Cidade de Deus retorna em formato de série: 'me interessa menos a violência e mais o efeito dela'

Exibido no Festival de Cinema de Gramado, primeiro episódio da série “Cidade de Deus: A Luta Não Para” traz diálogos com o filme de 2002 e aponta para novos caminhos

Indicado em quatro categorias do Oscar, o filme “Cidade de Deus” (2002) se tornou um marco do cinema brasileiro e gera discussões até hoje, principalmente sobre as abordagens narrativas utilizadas para registrar as histórias dos moradores da Zona Oeste do Rio de Janeiro. O longa é inspirado no livro de Paulo Lins e teve direção de Fernando Meirelles e Kátia Lund.

Agora, a história ganhará uma continuação em formato de série de TV de seis episódios, ambientada 20 anos após os acontecimentos do filme. “Cidade de Deus: A Luta Não Para” tem produção da O2 Filmes e reúne parte do elenco original, incluindo o personagem Buscapé (Alexandre Rodrigues), que agora é um talentoso fotógrafo profissional que registra os embates diários entre moradores e polícia.

Segundo o cineasta Aly Muritiba, que divide a direção dos episódios com Bruno Costa, foi essencial decidir com cuidado sobre a temporalidade e a ambientação da série para evitar repetições e pensar os conflitos. Por isso, a equipe decidiu estudar a história da CDD no começo dos anos 2000 em busca de inspiração para a trama inédita.

“O livro e o filme são crônicas de uma determinada comunidade, num determinado período de tempo, os anos 70 e 80, e essa comunidade seguiu existindo. Então, contar uma nova história e fazer mais uma crônica daquele lugar me parecia algo coerente e possível, desde que a gente escolhesse um ponto de vista diferente do que havia sido feito pelo Paulo Lins, pelo Fernando Meirelles e pela Kátia Lund”, afirma Muritiba.

Exibido fora de competição durante o 52º Festival de Cinema de Gramado, o episódio piloto da série se utiliza da estilização marcante do primeiro filme, reproduzindo o ritmo dinâmico da narração, os cortes rápidos e diferentes tomadas de câmeras. Para Muritiba, as escolhas estéticas ajudam o público a reconhecer a dinâmica que é característica ao filme, mas que devem se diluir em outras propostas de linguagem.

“Aos poucos e ao longo dos episódios, essa estética vai sendo gradativamente deixada e passamos a acompanhar uma abordagem muito mais a ver com o cinema que eu faço, que é um pouco mais contemplativo, com muitos planos-sequências. Diante de tudo que foi discutido a respeito do filme, acerca de suas muitas qualidades e sua abordagem estética da vida da comunidade, tudo isso reverberou em nós quando estávamos escrevendo os roteiros e discutindo a estética”, diz Muritiba.

Inspiração e renovação

No episódio de apresentação, Buscapé relembra o que aconteceu com os outros personagens no filme e, em especial, nos últimos, para situar o espectador em quais circunstâncias cada um deles está agora.

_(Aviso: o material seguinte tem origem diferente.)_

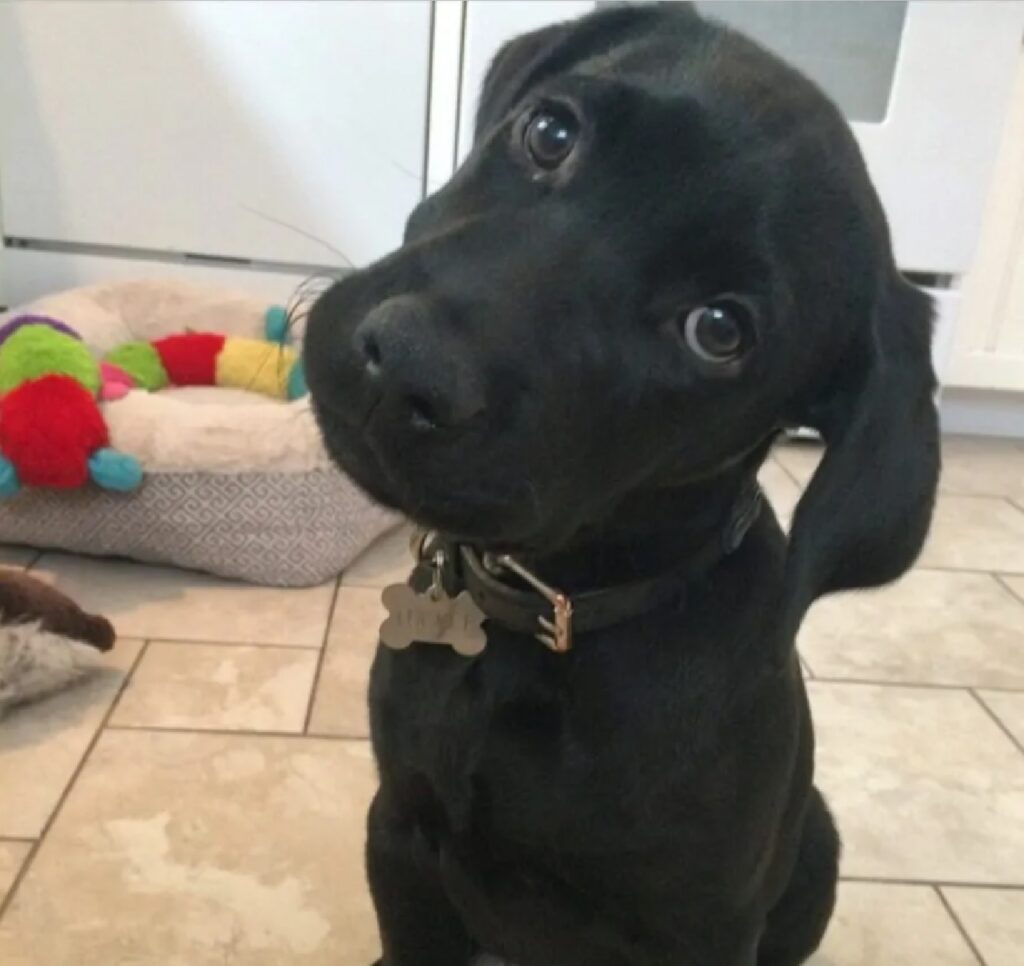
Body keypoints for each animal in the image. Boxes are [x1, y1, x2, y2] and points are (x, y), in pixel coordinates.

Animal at [301, 3, 937, 962]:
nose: (406, 365)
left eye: (720, 329)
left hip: (818, 846)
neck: (549, 615)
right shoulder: (401, 827)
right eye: (549, 131)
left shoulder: (702, 926)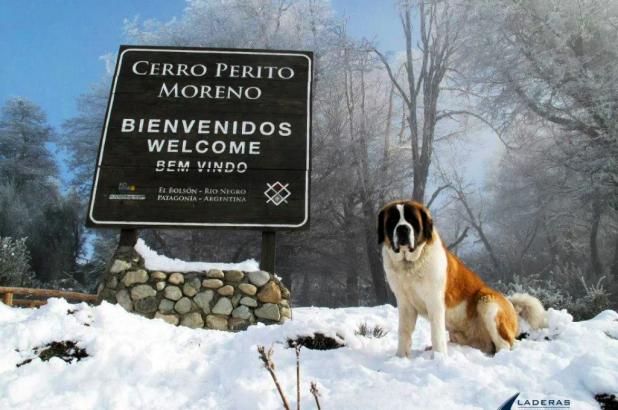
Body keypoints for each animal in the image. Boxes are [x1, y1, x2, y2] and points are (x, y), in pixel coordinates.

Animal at [378, 200, 548, 358]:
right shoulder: (405, 303)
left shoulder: (435, 302)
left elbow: (436, 333)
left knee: (505, 344)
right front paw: (401, 357)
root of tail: (510, 304)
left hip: (487, 302)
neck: (409, 265)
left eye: (412, 220)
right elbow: (404, 331)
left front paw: (439, 357)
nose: (402, 228)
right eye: (393, 221)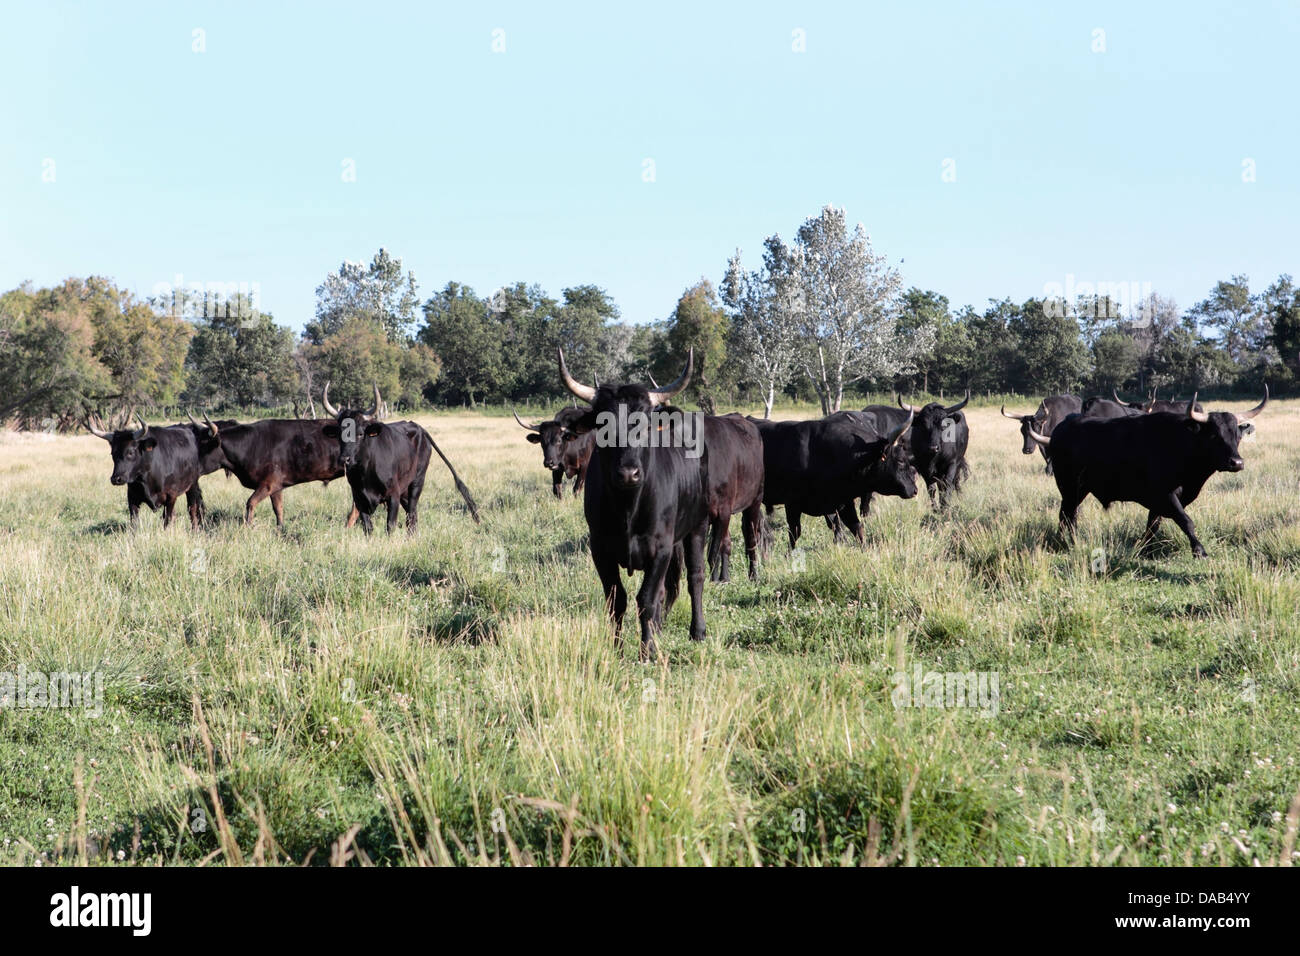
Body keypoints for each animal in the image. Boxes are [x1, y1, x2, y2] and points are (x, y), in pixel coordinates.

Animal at [322, 385, 486, 535]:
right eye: (339, 434)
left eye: (361, 433)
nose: (345, 459)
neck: (365, 472)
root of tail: (418, 428)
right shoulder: (359, 498)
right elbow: (368, 528)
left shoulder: (393, 496)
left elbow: (390, 526)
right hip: (405, 491)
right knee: (412, 517)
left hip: (417, 481)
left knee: (411, 515)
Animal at [553, 348, 707, 660]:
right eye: (602, 424)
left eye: (646, 423)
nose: (628, 473)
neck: (628, 508)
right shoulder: (600, 549)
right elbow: (618, 600)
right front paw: (618, 649)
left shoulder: (660, 549)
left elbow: (646, 599)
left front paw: (646, 652)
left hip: (698, 526)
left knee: (695, 578)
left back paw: (697, 631)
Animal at [754, 411, 915, 554]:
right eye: (900, 460)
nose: (914, 490)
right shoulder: (792, 503)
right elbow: (795, 532)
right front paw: (788, 555)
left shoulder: (843, 502)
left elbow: (856, 528)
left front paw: (866, 551)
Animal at [1029, 387, 1263, 556]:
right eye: (1215, 434)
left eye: (1237, 436)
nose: (1237, 462)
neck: (1181, 444)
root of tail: (1059, 431)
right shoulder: (1165, 495)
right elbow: (1186, 520)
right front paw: (1199, 550)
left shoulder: (1160, 502)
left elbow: (1153, 525)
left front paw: (1144, 549)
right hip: (1069, 488)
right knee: (1067, 515)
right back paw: (1068, 542)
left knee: (1069, 515)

Personagens inéditos também surgem, como a Jerusa interpretada por Andréia Horta, responsável por libertar um jovem traficante (papel de Thiago Martins) da cadeia e recolocá-lo de volta no jogo.

“Muito embora haja violência porque a vida nas comunidades infelizmente ainda é permeada pela violência, a perspectiva da nossa série é a perspectiva do morador, então me interessa menos a violência e mais o efeito da violência na vida das pessoas. Nesse sentido, a estética é muito mais crua, cotidiana e menos estilizada do que o filme, e esse é um dos seus grandes méritos”
Aly Muritiba
Diretor

Com data de lançamento marcada para o dia 25 de agosto na plataforma de streaming Max e no canal HBO, “Cidade de Deus: A Luta Não Para” também traz de volta as atrizes Roberta Rodrigues e Sabrina Rosa, duas personagens que terão uma participação mais incisiva na trama.

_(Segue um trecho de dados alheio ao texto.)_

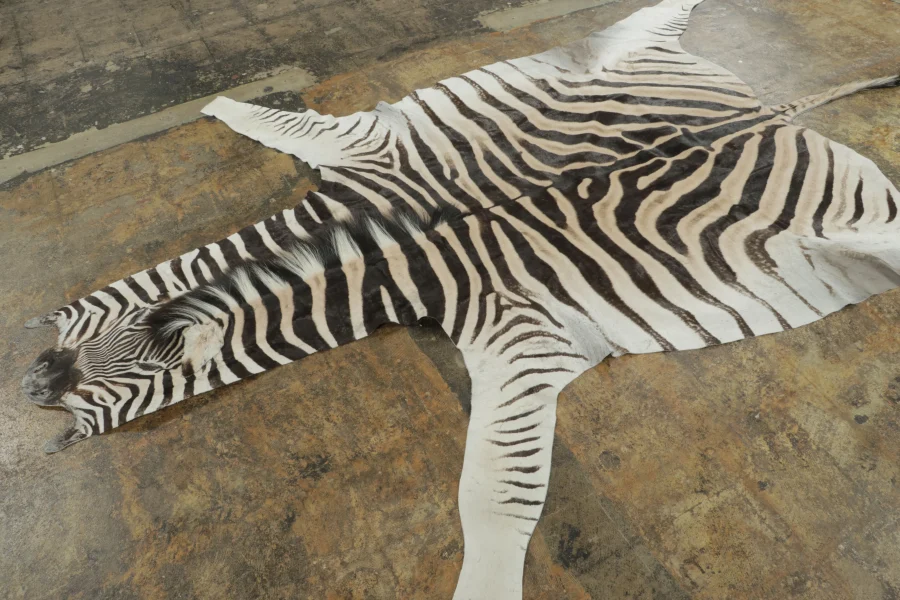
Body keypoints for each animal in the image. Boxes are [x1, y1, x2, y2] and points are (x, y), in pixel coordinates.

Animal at [20, 0, 899, 597]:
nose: (29, 386)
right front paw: (220, 103)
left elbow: (492, 498)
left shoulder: (521, 338)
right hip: (624, 51)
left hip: (870, 230)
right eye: (68, 362)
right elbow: (278, 125)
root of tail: (766, 109)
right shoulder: (365, 156)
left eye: (141, 376)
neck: (402, 241)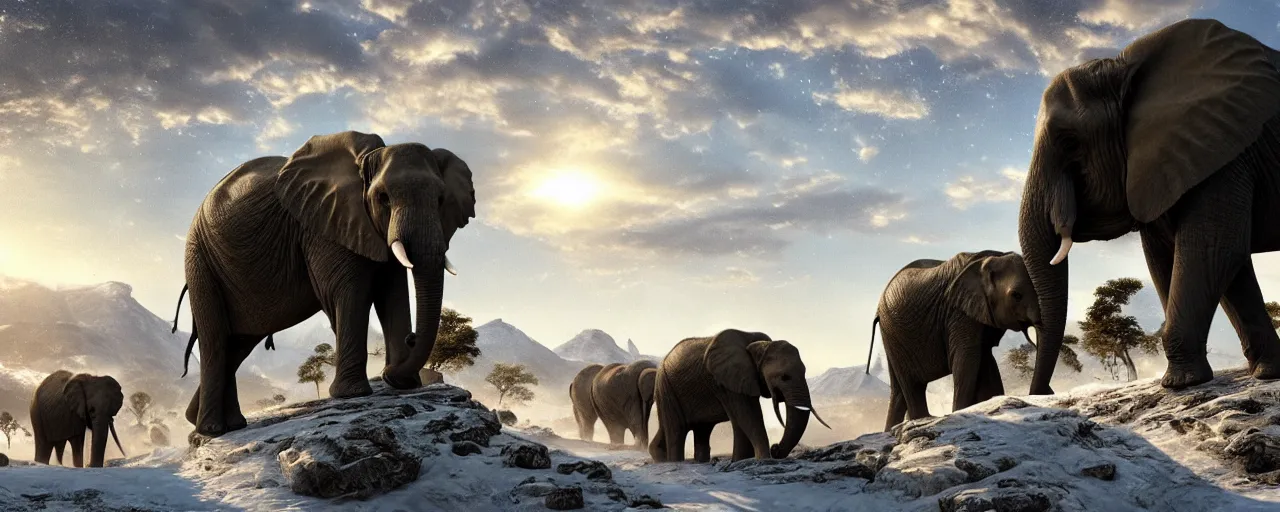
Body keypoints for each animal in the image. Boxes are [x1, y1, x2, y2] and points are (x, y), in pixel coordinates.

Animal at [650, 330, 829, 460]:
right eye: (784, 377)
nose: (776, 448)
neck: (757, 347)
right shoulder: (724, 382)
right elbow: (748, 415)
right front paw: (763, 459)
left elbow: (740, 420)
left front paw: (741, 460)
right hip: (665, 388)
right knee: (677, 431)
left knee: (702, 430)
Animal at [870, 249, 1039, 430]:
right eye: (1017, 295)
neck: (991, 258)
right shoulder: (959, 313)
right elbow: (967, 360)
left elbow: (986, 361)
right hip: (894, 332)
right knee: (912, 385)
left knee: (898, 391)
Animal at [1024, 16, 1280, 391]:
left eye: (1069, 143)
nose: (1046, 392)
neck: (1122, 71)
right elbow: (1189, 257)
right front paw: (1267, 373)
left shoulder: (1223, 152)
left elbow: (1213, 249)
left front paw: (1180, 383)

“Já que o filme contava a história principalmente da criminalidade e da violência dentro da perspectiva masculina dentro daquela comunidade, agora na série a gente também iria falar de violência, mas principalmente falar de resistência dentro daquela comunidade. E gradativamente nós íamos mudar o foco do protagonismo para que ele fosse menos masculino e mais feminino, e é o que a série faz”, finaliza o diretor.